Air New Zealand is pinning its hopes on a new seat-sharing agreement with Qantas to restore profitability to its transtasman operations.
The two airlines yesterday unveiled a codeshare agreement which will allow Air New Zealand to take two planes off the route - something that could equate to cost savings of more than $40 million a year.
The airline will not reveal details of the cost savings because of commercial sensitivity.
The arrangement means travellers booked on Air New Zealand flights could soon find themselves winging their way across the Tasman on a Qantas plane and vice versa.
The deal was positively received.

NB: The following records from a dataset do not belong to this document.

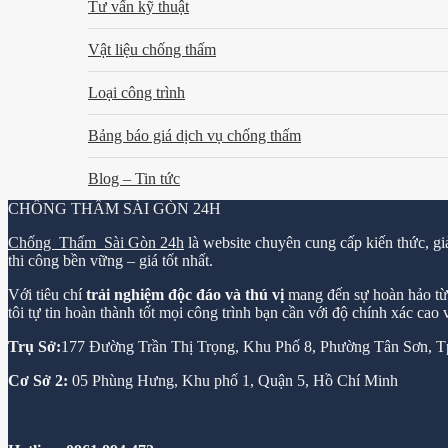
Tư vấn kỹ thuật
Vật liệu chống thấm
Loại công trình
Bảng báo giá dịch vụ chống thấm
Blog – Tin tức
CHỐNG THẤM SÀI GÒN 24H
Chống Thấm Sài Gòn 24h
là website chuyên cung cấp kiến thức, gi
thi công bền vững – giá tốt nhất.
Với tiêu chí
trải nghiệm độc đáo và thú vị
mang đến sự hoàn hảo từ k
tôi tự tin hoàn thành tốt mọi công trình bạn cần với độ chính xác cao
Trụ Sở:
177 Đường Trần Thị Trọng, Khu Phố 8, Phường Tân Sơn,
Cơ Sở 2:
05 Phùng Hưng, Khu phố 1, Quận 5, Hồ Chí Minh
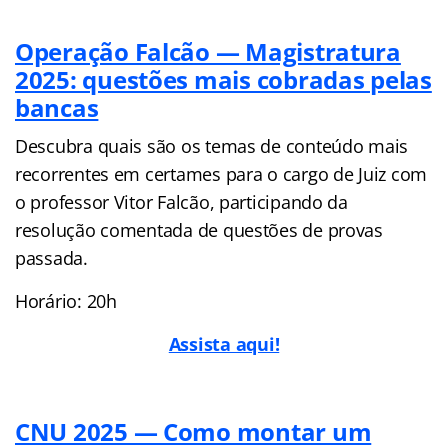
Operação Falcão — Magistratura
2025: questões mais cobradas pelas
bancas
Descubra quais são os temas de conteúdo mais
recorrentes em certames para o cargo de Juiz com
o professor Vitor Falcão, participando da
resolução comentada de questões de provas
passada.
Horário: 20h
Assista aqui!
CNU 2025 — Como montar um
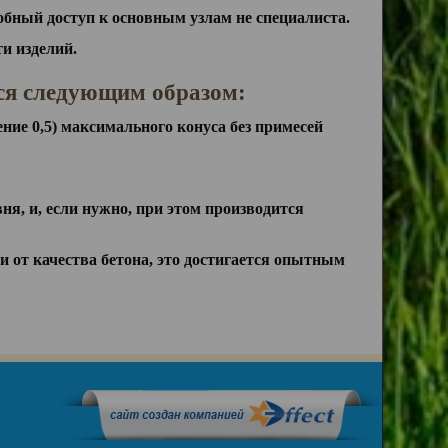
обный доступ к основным узлам не специалиста.
ти изделий.
ся следующим образом:
ние 0,5) максимального конуса без примесей
я, и, если нужно, при этом производится
ти от качества бетона, это достигается опытным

Consumers' Institute chief executive David Russell said passengers could benefit from better-timed flights.
Air New Zealand chief executive Rob Fyfe said that with eight airlines flying the route, the Tasman was one of the most competitive airline environments in the world.

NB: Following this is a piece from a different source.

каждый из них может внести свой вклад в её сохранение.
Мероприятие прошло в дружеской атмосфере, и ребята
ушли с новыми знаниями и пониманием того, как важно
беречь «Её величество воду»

Faced with spiralling fuel prices, the route was now unprofitable. That left the airline with two options, he said. Either it cut costs or it raised revenue - which would most likely mean charging more.
This agreement would offer significant benefits to the airline - which is 82 per cent owned by the New Zealand Government - and travellers, Mr Fyfe said.

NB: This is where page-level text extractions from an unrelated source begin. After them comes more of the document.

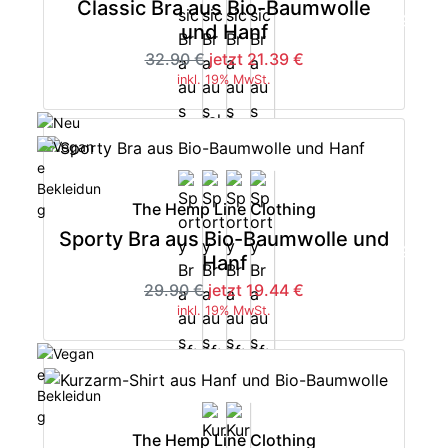
Classic Bra aus Bio-Baumwolle
-35%
und Hanf
32.90 €
jetzt 21.39 €
inkl. 19% MwSt.
The Hemp Line Clothing
Sporty Bra aus Bio-Baumwolle und
-35%
Hanf
29.90 €
jetzt 19.44 €
inkl. 19% MwSt.
The Hemp Line Clothing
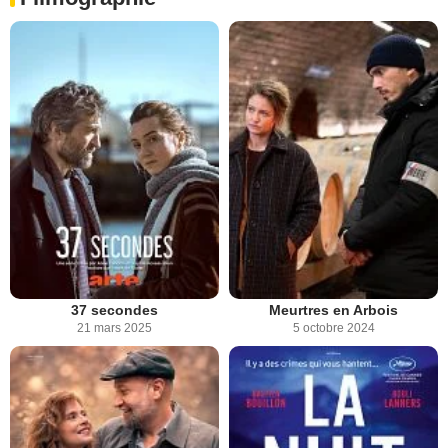
37 secondes
Meurtres en Arbois
21 mars 2025
5 octobre 2024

Air New Zealand customers would now have a better range of travel times and more opportunity to earn and redeem airpoints.
At present about 6500 empty seats a day are flying back and forth across the Tasman, Mr Fyfe said.
On top of that the annualised fuel bill had risen by $35 million in the past month alone.
Air New Zealand says it will save 100,000 barrels of aviation fuel each year if the codeshare deal goes ahead.
At the present price of US$81 ($131) a barrel the fuel savings alone would be more than $13 million.
Yesterday's codesharing deal was in contrast with a 2003 plan involving Qantas and Air NZ, which included domestic routes and was rejected by the Commerce Commission.
Mr Russell said although he would be watching the airlines closely, there was still plenty of competitive incentive for the airlines to book passengers through their own service - even if they didn't end up flying with them.
There would be fewer daily flights across the Tasman but the rationalisation should mean that those flights were more evenly spaced, which would be convenient for travellers.
At present Qantas and Air New Zealand planes tend to leave airports at roughly the same times.
The most noticeable downside for many travellers would be that planes were closer to being full and there would be fewer chances of spreading out on spare seats, Mr Russell said.
Even outspoken critics of the 2003 proposal - such as Tim Brown, a director of airport investment company Infratil - said he was not specifically opposed to a codesharing agreement and wanted to see a strong Air New Zealand.
But he did raise concerns about the deal avoiding Commerce Commission scrutiny. That was a loophole the Government should not allow.
Because there is no equity investment by either airline in the other, the deal does not require commission approval. Instead it must be approved by the Minister of Transport.
"The last deal was bad for Air New Zealand and bad for New Zealand," Mr Brown said.
"It was only through proper scrutiny by the regulatory body that it was rejected."
Another industry expert, who did not want to be named, said he believed the agreement had the potential to result in higher ticket prices in the long term.
"You might have competitors like Emirates but, realistically, who flies with them, because the schedules are very limited?"
A spokeswoman for the Ministry of Transport said there was a clear set of guidelines for the application which would weigh up the interests of travellers as well as the national interests of having a strong airline.
Mr Fyfe said he was optimistic that the agreement could be put into action within six months.
Passengers would be told in advance which airline they would be travelling on, so loyal Air New Zealand customers who did not want to fly on a Qantas plane would have the option of waiting an hour for the next Air New Zealand flight.
Joint flights
* Air New Zealand and Qantas hope to share seats on the transtasman route.
* The airlines maintain they will still compete actively for passengers, who will book and pay through their preferred airline.
* In New Zealand the deal must be approved by the Minister of Transport but it does not require Commerce Commission clearance.